利用改进的 NVD,我们将分析问题作为案例研究来了解我们的纠正措施的影响。尽管我们提出了许多分析,但我们展示了用户在使用修正字段时可能提出的问题。我们观察到,虽然公共披露发生在一周的开始几天,但它们被纳入 NVD 发生在后几天。此外,CVE 在年底的最后一天的高报道可能是因为在只知道年份的情况下,它们被追溯性地纳入。
The temporal analysis of software weakness can help understand the trends to understand the up and the coming vulnerabilities. These emerging software weaknesses may be a result of a recently found attack vector.

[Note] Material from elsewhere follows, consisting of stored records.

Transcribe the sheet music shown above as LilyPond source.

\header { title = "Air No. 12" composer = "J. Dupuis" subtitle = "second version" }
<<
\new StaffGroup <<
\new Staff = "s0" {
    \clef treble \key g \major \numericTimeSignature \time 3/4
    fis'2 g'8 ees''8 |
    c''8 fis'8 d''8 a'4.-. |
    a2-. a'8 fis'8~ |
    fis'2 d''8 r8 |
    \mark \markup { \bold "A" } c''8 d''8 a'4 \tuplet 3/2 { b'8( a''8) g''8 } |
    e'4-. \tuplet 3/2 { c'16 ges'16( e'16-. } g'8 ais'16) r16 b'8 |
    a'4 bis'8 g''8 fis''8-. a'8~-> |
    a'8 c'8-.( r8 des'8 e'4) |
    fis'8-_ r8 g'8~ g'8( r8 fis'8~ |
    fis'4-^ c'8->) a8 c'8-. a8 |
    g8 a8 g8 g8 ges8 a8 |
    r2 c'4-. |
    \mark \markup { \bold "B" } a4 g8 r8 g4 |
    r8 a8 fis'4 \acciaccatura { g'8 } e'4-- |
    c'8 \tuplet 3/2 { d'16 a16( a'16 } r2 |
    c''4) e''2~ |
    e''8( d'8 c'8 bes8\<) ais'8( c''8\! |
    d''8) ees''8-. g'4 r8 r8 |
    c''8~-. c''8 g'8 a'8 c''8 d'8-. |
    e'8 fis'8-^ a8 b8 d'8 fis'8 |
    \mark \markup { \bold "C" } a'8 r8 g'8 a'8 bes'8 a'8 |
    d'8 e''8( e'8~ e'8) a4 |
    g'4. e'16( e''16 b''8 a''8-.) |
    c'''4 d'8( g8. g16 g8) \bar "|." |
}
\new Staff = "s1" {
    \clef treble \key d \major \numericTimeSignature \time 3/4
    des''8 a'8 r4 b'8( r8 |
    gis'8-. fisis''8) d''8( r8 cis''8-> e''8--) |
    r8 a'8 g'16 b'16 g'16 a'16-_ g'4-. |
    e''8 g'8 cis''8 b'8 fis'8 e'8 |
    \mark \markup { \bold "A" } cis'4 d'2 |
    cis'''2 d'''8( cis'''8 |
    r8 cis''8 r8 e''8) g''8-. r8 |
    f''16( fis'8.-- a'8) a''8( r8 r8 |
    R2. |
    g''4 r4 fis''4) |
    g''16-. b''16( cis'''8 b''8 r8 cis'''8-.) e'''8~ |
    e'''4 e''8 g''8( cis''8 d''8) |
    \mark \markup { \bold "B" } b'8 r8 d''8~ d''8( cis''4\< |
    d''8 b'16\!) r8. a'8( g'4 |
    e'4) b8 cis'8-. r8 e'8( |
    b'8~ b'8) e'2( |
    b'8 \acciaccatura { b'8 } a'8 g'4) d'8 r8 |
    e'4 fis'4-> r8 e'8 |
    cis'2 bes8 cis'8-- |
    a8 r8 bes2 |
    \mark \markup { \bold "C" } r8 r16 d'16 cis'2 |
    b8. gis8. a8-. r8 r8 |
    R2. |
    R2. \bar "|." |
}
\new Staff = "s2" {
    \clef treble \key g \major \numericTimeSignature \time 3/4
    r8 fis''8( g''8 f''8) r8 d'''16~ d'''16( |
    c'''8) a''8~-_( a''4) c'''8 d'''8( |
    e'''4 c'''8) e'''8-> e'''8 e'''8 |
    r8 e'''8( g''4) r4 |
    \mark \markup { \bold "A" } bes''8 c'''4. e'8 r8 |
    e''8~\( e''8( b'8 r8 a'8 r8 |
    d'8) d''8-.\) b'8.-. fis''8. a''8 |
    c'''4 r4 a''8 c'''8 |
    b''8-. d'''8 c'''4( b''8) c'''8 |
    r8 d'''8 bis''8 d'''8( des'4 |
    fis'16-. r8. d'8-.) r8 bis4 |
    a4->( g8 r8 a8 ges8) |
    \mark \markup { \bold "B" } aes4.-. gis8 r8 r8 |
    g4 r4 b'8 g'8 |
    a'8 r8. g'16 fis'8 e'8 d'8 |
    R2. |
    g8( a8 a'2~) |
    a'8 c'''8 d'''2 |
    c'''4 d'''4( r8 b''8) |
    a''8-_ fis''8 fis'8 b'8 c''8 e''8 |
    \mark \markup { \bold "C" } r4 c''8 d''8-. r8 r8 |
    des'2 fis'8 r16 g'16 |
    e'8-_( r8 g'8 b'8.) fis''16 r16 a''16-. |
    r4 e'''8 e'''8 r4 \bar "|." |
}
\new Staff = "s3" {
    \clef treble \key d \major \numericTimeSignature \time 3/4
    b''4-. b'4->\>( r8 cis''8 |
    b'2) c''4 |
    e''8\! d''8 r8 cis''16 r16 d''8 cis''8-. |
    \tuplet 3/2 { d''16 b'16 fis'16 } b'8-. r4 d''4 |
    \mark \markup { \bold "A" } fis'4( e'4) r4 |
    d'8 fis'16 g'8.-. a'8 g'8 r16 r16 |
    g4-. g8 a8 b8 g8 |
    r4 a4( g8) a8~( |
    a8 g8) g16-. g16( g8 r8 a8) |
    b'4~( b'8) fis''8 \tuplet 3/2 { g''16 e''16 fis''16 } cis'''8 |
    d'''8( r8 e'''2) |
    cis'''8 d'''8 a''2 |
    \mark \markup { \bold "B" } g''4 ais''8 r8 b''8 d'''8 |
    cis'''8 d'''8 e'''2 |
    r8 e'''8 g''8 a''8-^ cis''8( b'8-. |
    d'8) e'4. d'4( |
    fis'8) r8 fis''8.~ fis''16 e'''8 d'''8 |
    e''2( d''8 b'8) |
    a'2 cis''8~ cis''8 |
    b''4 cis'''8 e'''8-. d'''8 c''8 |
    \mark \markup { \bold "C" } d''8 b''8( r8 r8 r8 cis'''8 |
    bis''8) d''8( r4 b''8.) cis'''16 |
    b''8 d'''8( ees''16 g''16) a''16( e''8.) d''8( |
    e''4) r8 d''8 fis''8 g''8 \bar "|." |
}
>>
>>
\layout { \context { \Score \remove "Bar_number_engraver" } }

These can be utilized during the software product development and can help prioritize patching processes, and to emphasize upon, during the various phases of the software development life cycle. A consistent database would give a better picture of the trends, including their exploitation window (depending upon the disclosure date of a vulnerability and the date it is discovered on a host computer).

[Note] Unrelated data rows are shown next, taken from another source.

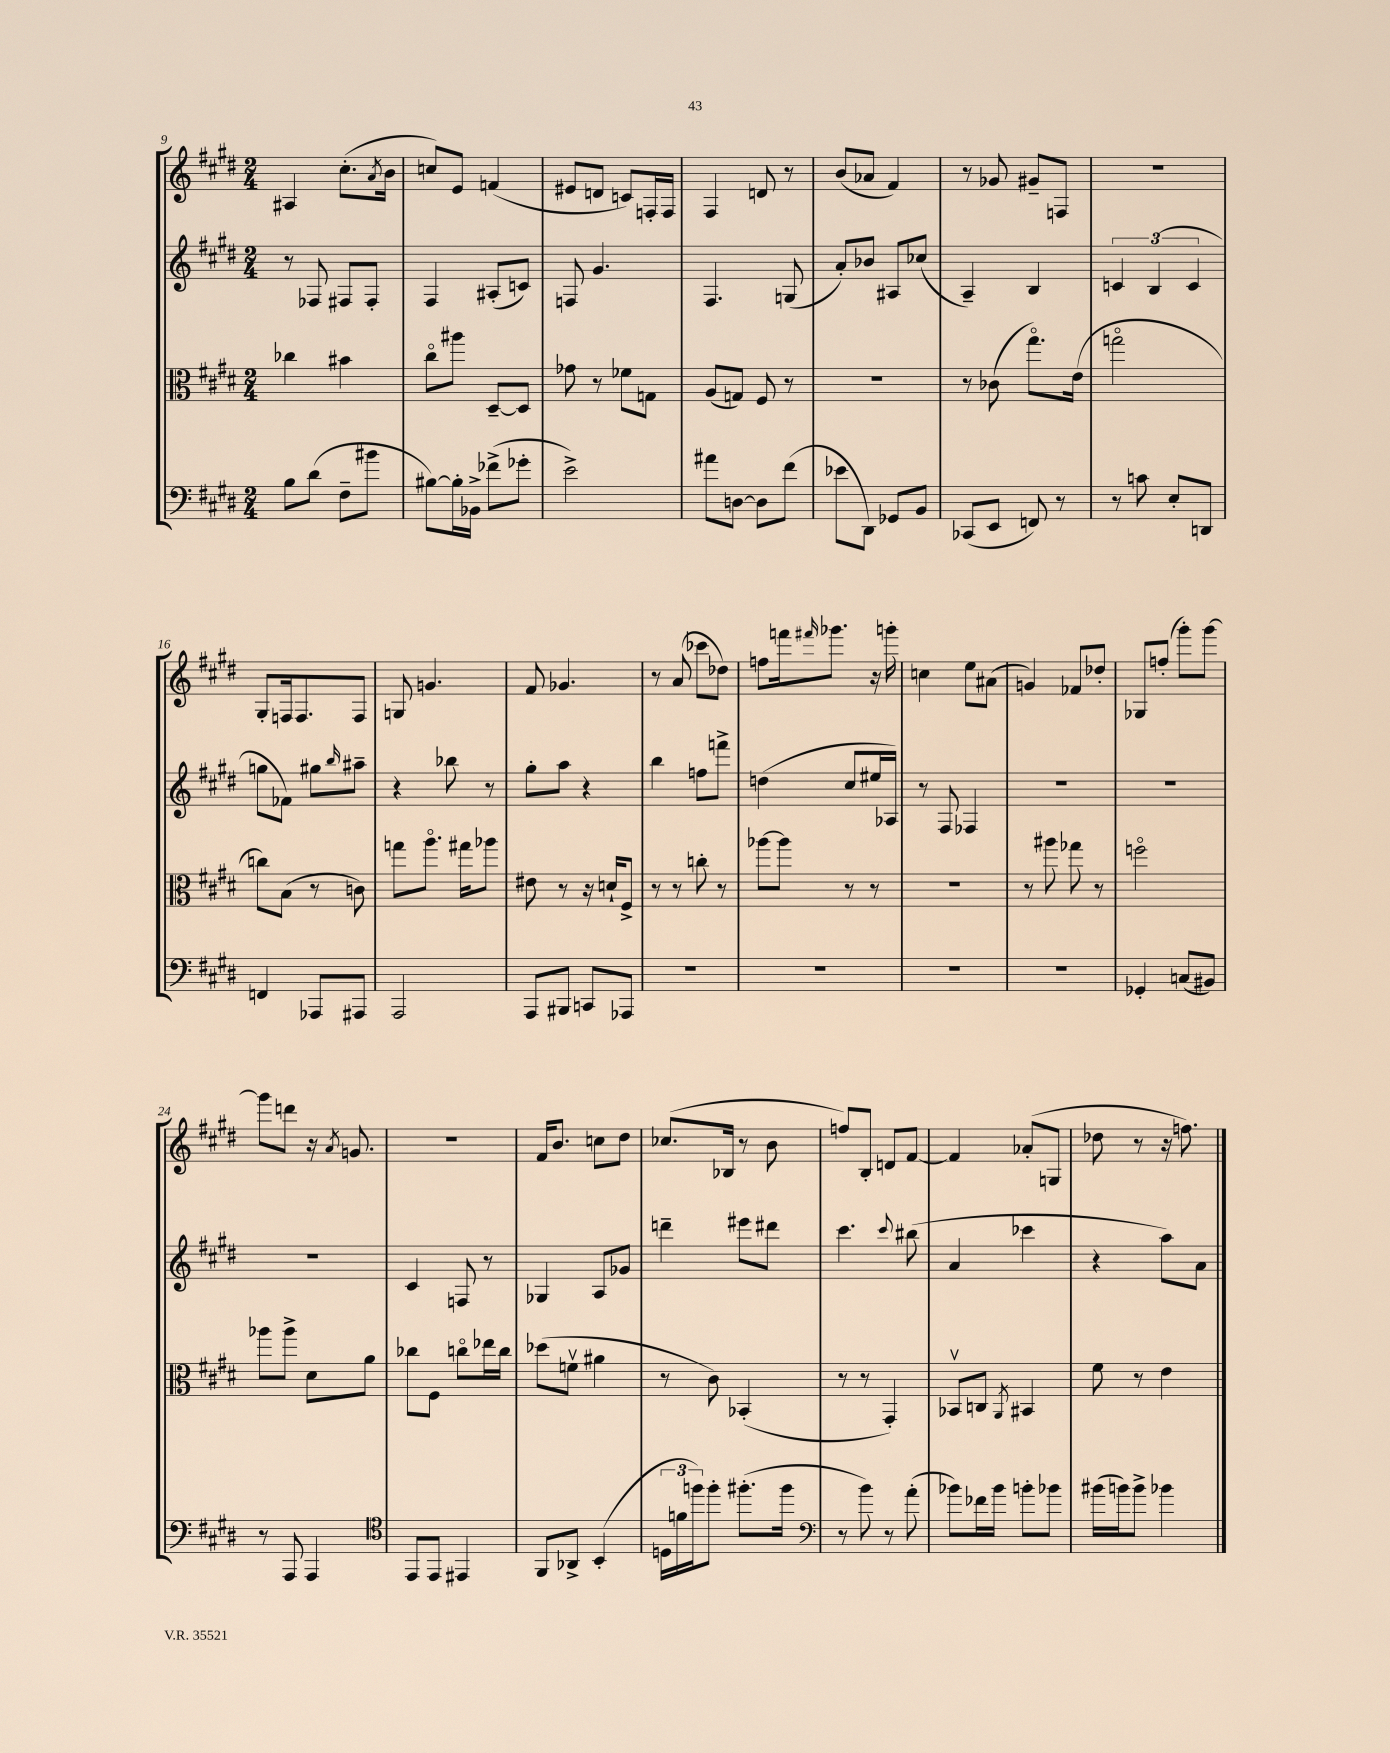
<<
\new StaffGroup <<
\new Staff = "s0" {
    \clef treble \key e \major \numericTimeSignature \time 2/4
    ais4 cis''8.-.( \acciaccatura { a'8 } b'16 |
    c''8) e'8 f'4( |
    eis'8 d'8 c'8) f16-. f16 |
    fis4 d'8 r8 |
    b'8( aes'8 fis'4) |
    r8 ges'8 gis'8-- f8 |
    r2 |
    gis8-. f16 f8. f8 |
    g8 g'4. |
    fis'8 ges'4. |
    r8 a'8( ces'''8 des''8) |
    f''8 f'''16 \grace { fis'''16 } ges'''8. r16 g'''16-. |
    c''4 e''8 ais'8( |
    g'4) fes'8 des''8-. |
    ges8 f''8-.( gis'''8-.) gis'''8~ |
    gis'''8 d'''8 r16 \acciaccatura { a'8 } g'8. |
    r2 |
    fis'16 b'8. c''8 dis''8 |
    ces''8.( bes16 r8 b'8 |
    f''8) b8-. d'8 fis'8~ |
    fis'4 aes'8-.( g8 |
    des''8 r8 r16 f''8.) \bar "|." |
}
\new Staff = "s1" {
    \clef treble \key e \major \numericTimeSignature \time 2/4
    r8 fes8 fis8 fis8-. |
    fis4 ais8-.( c'8) |
    f8 gis'4. |
    fis4. g8( |
    a'8-.) bes'8 ais8 ces''8( |
    a4--) b4 |
    \tuplet 3/2 { c'4 b4( c'4 } |
    g''8 fes'8) gis''8 \grace { b''16 } ais''8-- |
    r4 bes''8 r8 |
    gis''8-. a''8 r4 |
    b''4 f''8 f'''8-> |
    d''4( cis''8 eis''16 aes16) |
    r8 fis8 fes4 |
    r2 |
    R2 |
    R2 |
    cis'4 f8 r8 |
    ges4 a8 ges'8 |
    d'''4-- eis'''8 dis'''8 |
    cis'''4. \appoggiatura { cis'''8 } bis''8( |
    a'4 ces'''4 |
    r4 a''8) a'8 \bar "|." |
}
\new Staff = "s2" {
    \clef alto \key e \major \numericTimeSignature \time 2/4
    ces''4 bis'4 |
    cis''8\flageolet ais''8 dis8~-- dis8 |
    ges'8 r8 fes'8 g8 |
    a8( g8) fis8 r8 |
    R2 |
    r8 ces'8( gis''8.\flageolet) e'16( |
    g''2\flageolet |
    c''8) b8( r8 c'8) |
    g''8 a''8.\flageolet gis''16 aes''8 |
    eis'8 r8 r16 d'16-! fis8-> |
    r8 r8 c''8-. r8 |
    aes''8~ aes''8 r8 r8 |
    r2 |
    r8 ais''8 ges''8 r8 |
    f''2\flageolet |
    aes''8 aes''8-> dis'8 a'8 |
    ces''8 fis8 c''8\flageolet ees''16 c''16 |
    des''8( f'8\upbow ais'4 |
    r8 cis'8) bes,4-.( |
    r8 r8 gis,4-.) |
    bes,8\upbow c8 \acciaccatura { a,8 } bis,4 |
    fis'8 r8 e'4 \bar "|." |
}
\new Staff = "s3" {
    \clef bass \key e \major \numericTimeSignature \time 2/4
    b8 dis'8( fis8-- bis'8 |
    bis8~) bis16-. bes,16-> fes'8->( ges'8-. |
    e'2->) |
    ais'8 d8~ d8 fis'8( |
    ees'8 dis,8) ges,8 b,8 |
    ces,8( e,8 f,8) r8 |
    r8 c'8 e8-. d,8 |
    f,4 aes,,8 ais,,8 |
    a,,2 |
    a,,8 bis,,8 c,8 aes,,8 |
    R2 |
    R2 |
    R2 |
    R2 |
    ges,4-. c8( bis,8) |
    r8 a,,8 a,,4 |
    \clef tenor e,8 e,8 eis,4 |
    fis,8 aes,8-> b,4-.( |
    \tuplet 3/2 { d16 f'16 f''16) } f''8-. fis''8.-.( fis''16 |
    \clef bass r8 b'8) r8 a'8-.( |
    bes'8) fes'16 bes'16 b'8-. bes'8 |
    bis'16( b'16) b'8-> bes'4 \bar "|." |
}
>>
>>
\layout { \context { \Score currentBarNumber = #9 } }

软件漏洞的时间分析有助于理解趋势,了解上升和即将出现的漏洞。这些新兴的软件漏洞可能是最近发现的攻击向量所致。这些漏洞可以在软件开发过程中被利用,有助于优先处理补丁程序,并在软件开发生命周期的各个阶段强调这一点。一个一致的数据库将更好地描绘趋势,包括它们的利用窗口(取决于漏洞的披露日期和它在宿主计算机上被发现的日期)。

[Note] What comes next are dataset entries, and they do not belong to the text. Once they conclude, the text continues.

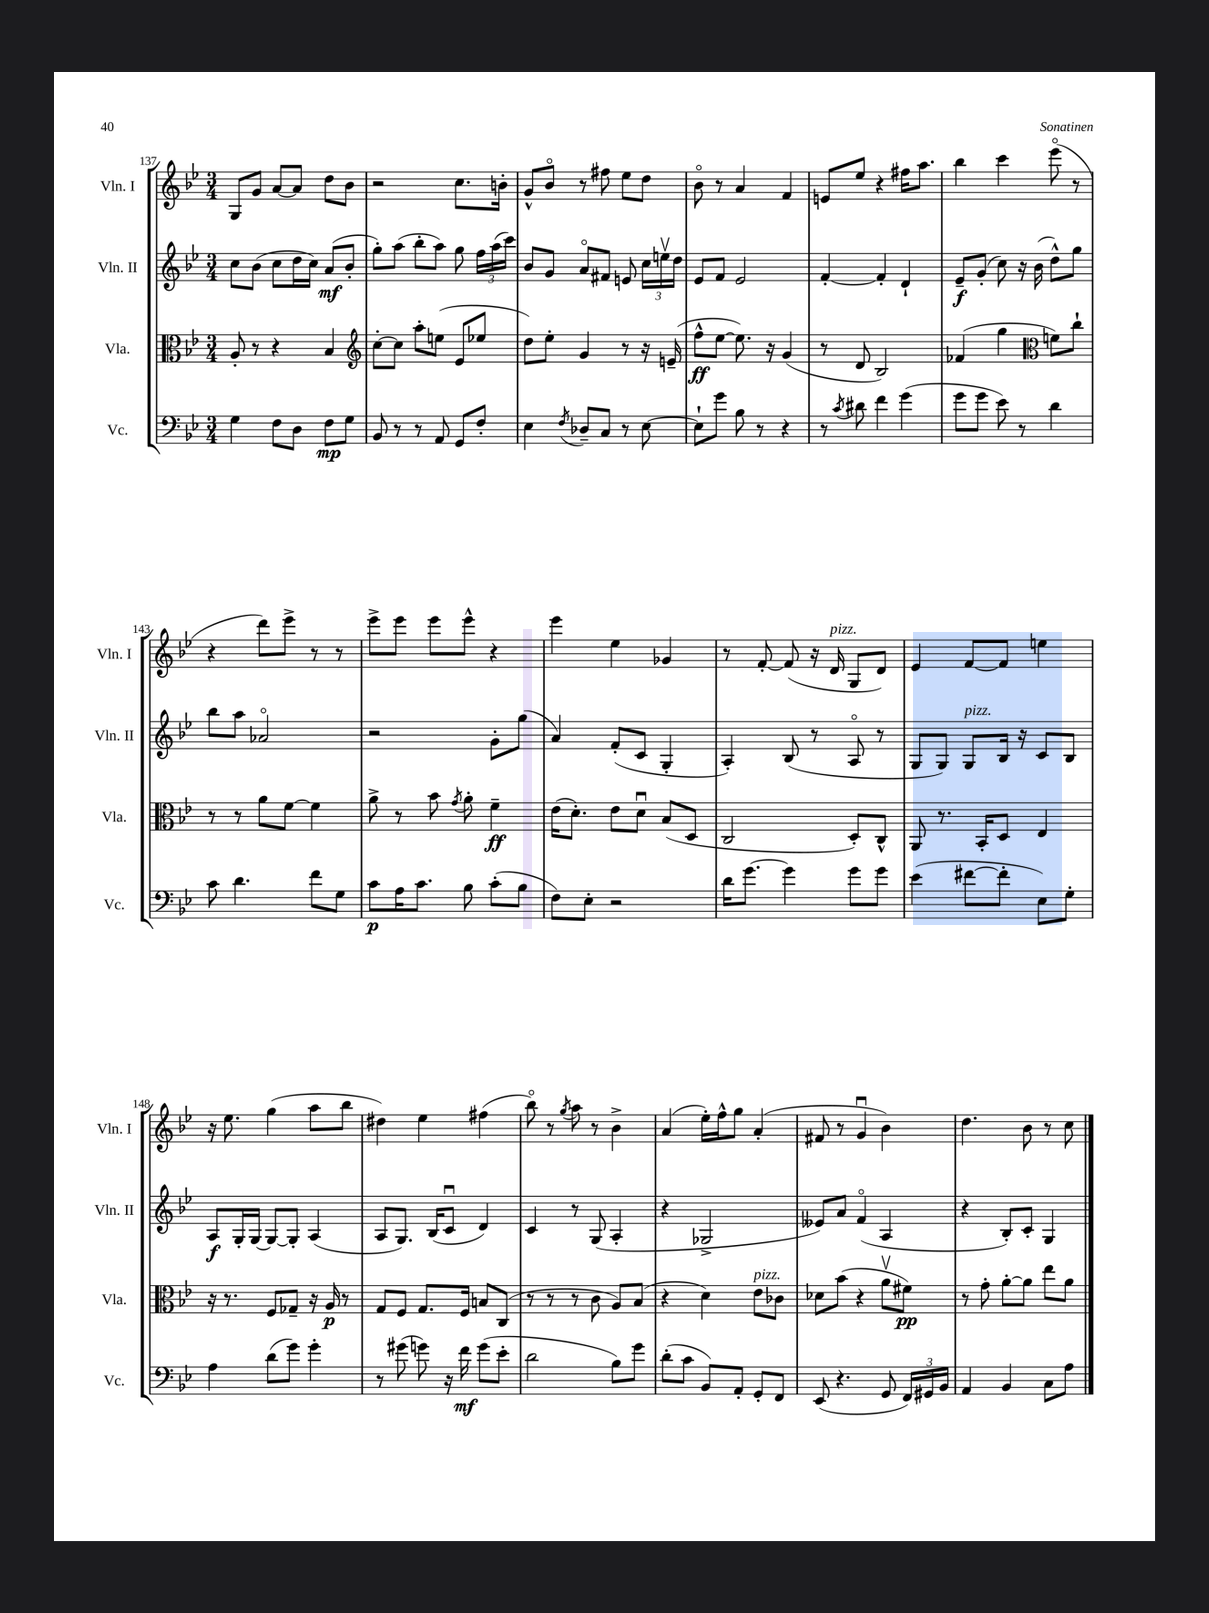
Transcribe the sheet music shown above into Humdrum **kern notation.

**kern	**kern	**kern	**kern
*staff4	*staff3	*staff2	*staff1
*clefF4	*clefC3	*clefG2	*clefG2
*k[b-e-]	*k[b-e-]	*k[b-e-]	*k[b-e-]
*M3/4	*M3/4	*M3/4	*M3/4
4G	8A'	8cc	8G
.	8r	(8b-	8g
8F	4r	8cc	[8a
8D	.	16dd	8a]
.	.	16cc)	.
8F	4B-	(8a	8dd
8G	.	8b-'	8b-
=	=	=	=
*	*clefG2	*	*
8BB-	[8cc'	8gg')	2r
8r	8cc]	(8aa	.
8r	8aa'	8bb-'	.
8AA	(8ee	8aa)	.
8GG	8e-	8gg	8.cc
8F'	8ee-	24ff	.
.	.	(24aa	.
.	.	.	16b'
.	.	24ccc)	.
=	=	=	=
4E-	8dd)	8b-	8g^^
.	8ee-'	8g	8b-o
8qF	.	.	.
8D-~	4g	8ao	8r
8C	.	8f#	8ff#
8r	8r	8e	8ee-
[8E-	16r	24cc	8dd
.	.	24eev	.
.	(16e~	.	.
.	.	24dd	.
=	=	=	=
8E-`]	8ff^^	8e-	8b-o
8g	[8ee-	8f	8r
8B-	8.ee-])	2e-	4a
8r	.	.	.
.	16r	.	.
4r	(4g	.	4f
=	=	=	=
8r	8r	[4f'	8e
8qc	.	.	.
8d#	8d	.	8ee-
4f	2B-)	4f']	4r
(4g	.	4d`	16ff#
.	.	.	8.aa
=	=	=	=
8g	(4f-	8e-~	4bb-
8g	.	(8g'	.
8e-)	4gg	8cc)	4ccc
8r	.	16r	.
.	.	(16b-	.
*	*clefC3	*	*
4d	8f)	8dd^^)	(8eee-o
.	8cc`	8gg	8r
=	=	=	=
8c	8r	8bb-	4r
4.d	8r	8aa	.
.	8a	2a-o	8ddd)
.	[8f	.	8eee-^
8f	4f]	.	8r
8G	.	.	8r
=	=	=	=
8c	8a^	2r	8eee-^
16A	8r	.	8eee-
8.c	.	.	.
.	8b-	.	8eee-
.	8qg	.	.
8B-	8a'	.	8eee-^^
(8c'	4f~	8g'	4r
8B-	.	(8gg	.
=	=	=	=
8F)	(16e-	4a)	4eee-
.	8.d')	.	.
8E-'	.	.	.
2r	8e-	(8f'	4ee-
.	8du	8c	.
.	(8B-	4G'	4g-
.	8D	.	.
=	=	=	=
16d	2C	4A')	8r
[8.g	.	.	.
.	.	.	[8f'
4g]	.	(8B-	(8f]
.	.	8r	16r
.	.	.	16d
8g	8D')	8Ao	8G
8g	8C^^	8r	8d)
=	=	=	=
(4e-	8AA	8G	4e-
.	8.r	8G)	.
[8f#	.	8G	[8f
.	16BB-'	.	.
8f#']	8D	16B-	8f]
.	.	16r	.
8E-)	4E-	8c	4ee
8G'	.	8B-	.
=	=	=	=
4A	16r	8A	16r
.	8.r	.	8.ee-
.	.	16G'	.
.	.	[16G	.
(8d	8F	8G_	(4gg
8g)	8G-~	8G']	.
4g'	16r	(4A	8aa
.	16A	.	.
.	8r	.	8bb-
=	=	=	=
8r	8G	8A	4dd#)
(8g#	8F	8.G)	.
8g)	8.G	.	4ee-
.	.	(16B-	.
16r	.	8cu	.
16f	16F	.	.
(8g	8B	4d)	(4ff#
8e-'	(8C	.	.
=	=	=	=
2d	8r	4c	8bb-o)
.	8r	.	8r
.	.	.	8qgg
.	8r	8r	8aa
.	8c	(8G	8r
8B-)	8A)	4A'	4b-^
8g	(8B-	.	.
=	=	=	=
(8d'	4r	4r	(4a
8c	.	.	.
8BB-)	4d)	2G-^	16ee-')
.	.	.	16ff^^
8AA'	.	.	8gg
8GG'	8e-	.	(4a'
8FF	8c-	.	.
=	=	=	=
(8EE-	8d-	8e--)	8f#
4.r	(8b-	8a	8r
.	4r	(4fo	4gu
8GG	8av	4A	4b-)
24FF)	8f#)	.	.
24GG#	.	.	.
24BB-	.	.	.
=	=	=	=
4AA	8r	4r	4.dd
.	8g'	.	.
4BB-	[8a'	8B-')	.
.	8a]	8c'	8b-
8C	8ee-	4G	8r
8A	8a	.	8cc
==	==	==	==
*-	*-	*-	*-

Limitations. To estimate the disclosure date, we consider the domain names representing 85% of the URLs. The reduction of coverage by 15% may lead to an imprecise estimation of the disclosure date. Moreover, vendor and product inconsistency numbers present a lower bound on inconsistencies that NVD may have. During our experimentation, we would not group the vendors if another vendor acquired a probable inconsistent vendor. An approach to improve the bounds would require determining the date of acquisition of the probable inconsistent vendor and then correlating it with their estimated disclosure date.
局限性。为了估计披露日期,我们考虑代表 85% URL 的域名。覆盖率的 15%减少可能导致披露日期估计不准确。此外,供应商和产品不一致的数字为 NVD 可能存在的不一致设定了一个下限。在我们的实验中,如果另一个供应商收购了一个可能不一致的供应商,我们不会将供应商分组。为了提高界限,需要确定可能不一致供应商的收购日期,然后将其与他们的估计披露日期相关联。
Conclusion 结论
Given the importance of such a database as NVD for security operations, identifying, measuring, and fixing the inconsistencies is essential, which we pursue through various tools, including multi-sourced web scraping, manual vetting, and deep learning algorithms for the publication date, vendor names, product names, severity categories, and vulnerability types inconsistency remedies. The inconsistency fixed database revealed exciting insights about the NVD and vulnerability reporting in general, and how basing the analysis on the current NVD leads to different conclusions than on the fixed one. The frequent days in estimated public disclosure and published date shows the prevalence of early days in the week (Monday and Tuesday) among disclosure dates and the latter days among publication date in the NVD. The fixed vendor names show decreasing inconsistencies over time, while product names need more attention for better resolution. The v3 fix reveals a better distribution of the v3 metric and the vulnerability type fix identifies additional types, other than the ones listed in the NVD.
鉴于 NVD 等数据库在安全操作中的重要性,识别、衡量和修复不一致性是至关重要的,我们通过各种工具来实现这一目标,包括多源网络爬虫、人工审核以及用于发布日期、供应商名称、产品名称、严重程度类别和漏洞类型不一致性修复的深度学习算法。修复不一致性的数据库揭示了关于 NVD 和一般漏洞报告的令人兴奋的见解,以及基于当前 NVD 的分析与基于修复后的 NVD 得出的结论不同。估计的公开披露日和发布日的频繁日期显示,在披露日期中,周一和周二更为普遍,而在 NVD 的发布日期中,则是后几天更为普遍。修复后的供应商名称显示出随着时间的推移不一致性逐渐减少,而产品名称需要更多关注以获得更好的解析。v3 修复揭示了 v3 指标和漏洞类型修复的更好分布,而漏洞类型修复识别了除了 NVD 中列出的类型之外的其他类型。